● Document passage:
^^^^^^^^^^^^^^^^
Things to think about

Make sure your script can handle errors17:

  • CSS-selectors change over time (if you’re planning to run your script again in future, you should check)
  • links stop working (page names change, or they stop existing)
  • not all pages are necessarily the same (some elements may be missing from some pages) — see the “job type” variable above, for instance
  • sites time out (that can break your script if you don’t account for it)
  • the script might take a long time to run; how can you track progress?
  • what other things might break your script?

Putting it all together

Approach: One function to clean an individual element; One function to clean an individual post (clean multiple elements and store the result as a tibble); One loop to extract links to individual posts over multiple pages and to store these in a list; One loop to iterate over a list of links, to apply the post cleaning function, and to store the result in a list (a list of tibbles); finally, to collapse the list of tibbles into a single data set, and to export to your chosen location.
^^^^^^^^^^^^^^^^
● Dataset section:
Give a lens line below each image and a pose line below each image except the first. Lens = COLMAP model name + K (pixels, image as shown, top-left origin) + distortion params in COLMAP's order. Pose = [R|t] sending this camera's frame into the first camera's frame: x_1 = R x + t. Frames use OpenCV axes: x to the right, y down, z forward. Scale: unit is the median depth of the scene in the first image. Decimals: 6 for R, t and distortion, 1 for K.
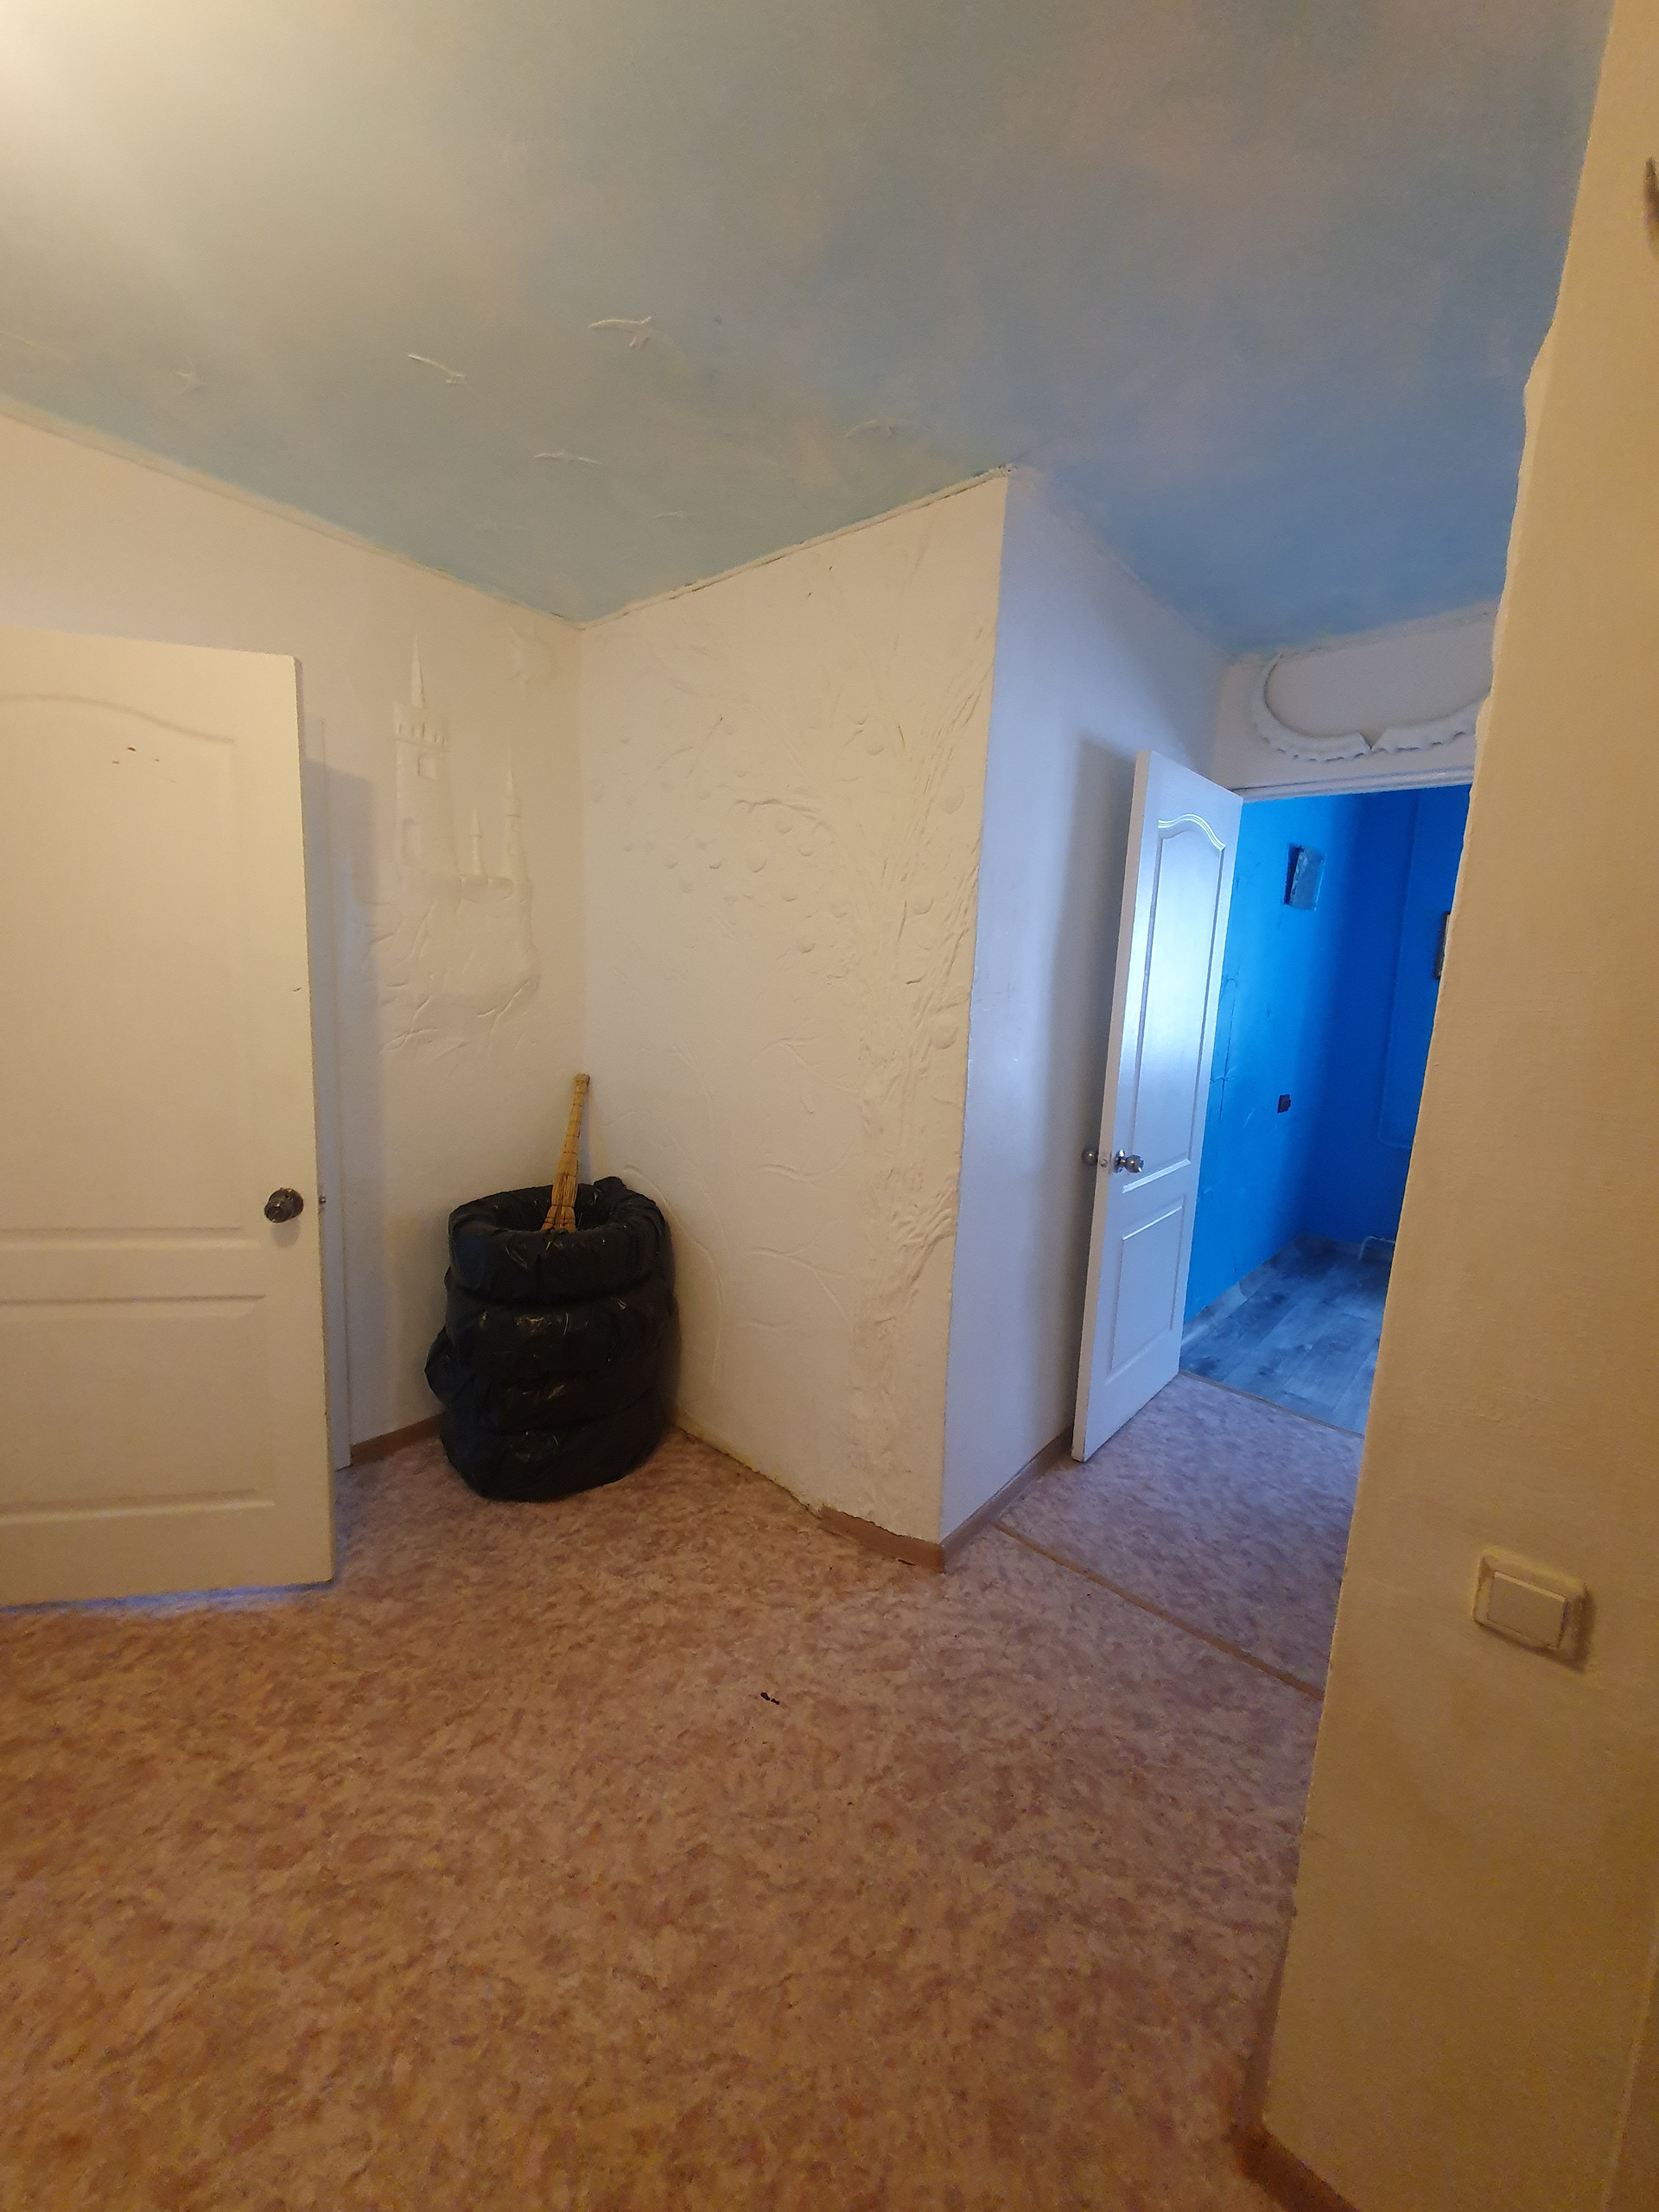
lens RADIAL K [[880.2, 0, 827.7], [0, 880.2, 1104.8], [0, 0, 1]] dist [-0.000051, -0.000071]
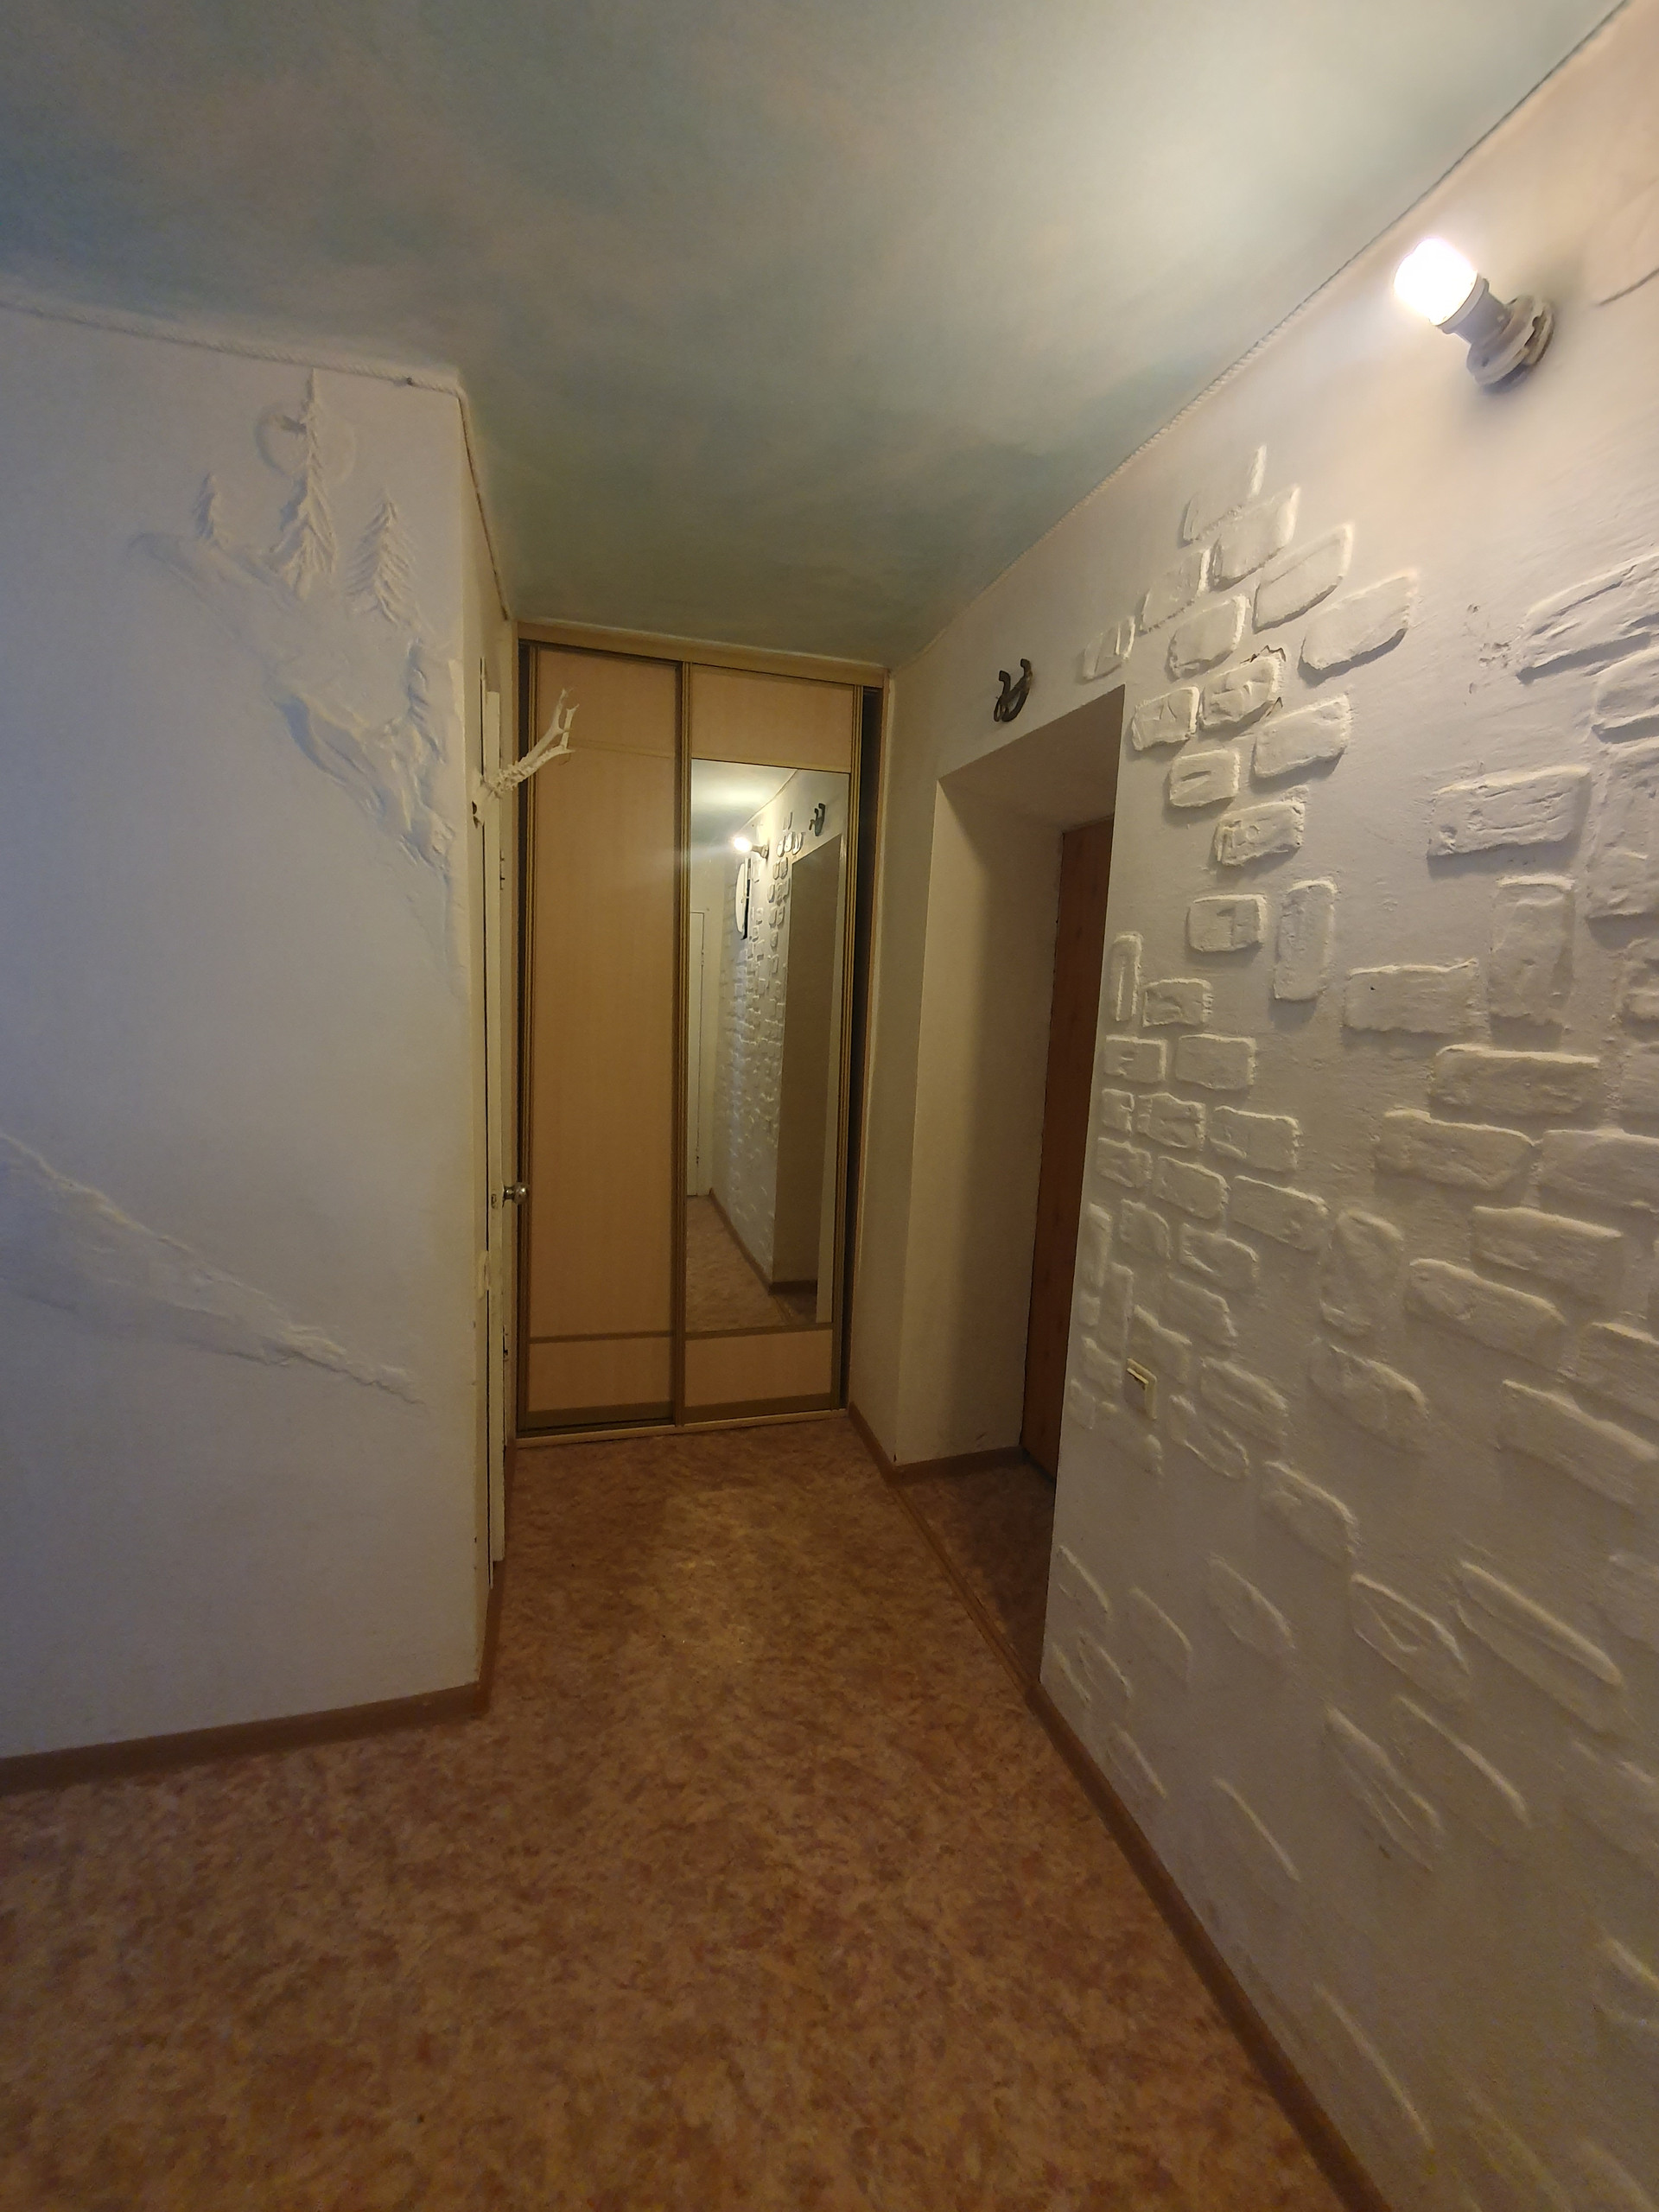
lens RADIAL K [[880.2, 0, 826.4], [0, 880.2, 1105.3], [0, 0, 1]] dist [-0.000051, -0.000071]
pose [[-0.841573, -0.152643, 0.518126, -0.604483], [0.004675, 0.957144, 0.289574, -0.270876], [-0.540123, 0.246120, -0.804793, 1.417069]]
^^^^^^^^^^^^^^^^
● Your tasks:
A. Duplicate the part of the web-scraping notes above that opens with the words containing "Make sure your" and closes with "account for it)".
B. Decide whether each statement agrees with the web-scraping notes above, answering yes or no and quoting the deciding words. (i) Sites timing out can break a script if it doesn't account for it. (ii) Links keep working because page names never change. (iii) The approach uses one loop to extract links to individual posts over multiple pages.
C. List every function and loop named in the approach described in the web-scraping notes above.

● Numbered answers:
A.
Make sure your script can handle errors17:

  • CSS-selectors change over time (if you’re planning to run your script again in future, you should check)
  • links stop working (page names change, or they stop existing)
  • not all pages are necessarily the same (some elements may be missing from some pages) — see the “job type” variable above, for instance
  • sites time out (that can break your script if you don’t account for it)

B.
(i) Yes: "sites time out (that can break your script if you don’t account for it)"
(ii) No: "links stop working (page names change, or they stop existing)"
(iii) Yes: "One loop to extract links to individual posts over multiple pages and to store these in a list"

C.
- One function to clean an individual element
- One function to clean an individual post (clean multiple elements and store the result as a tibble)
- One loop to extract links to individual posts over multiple pages and to store these in a list
- One loop to iterate over a list of links, to apply the post cleaning function, and to store the result in a list (a list of tibbles)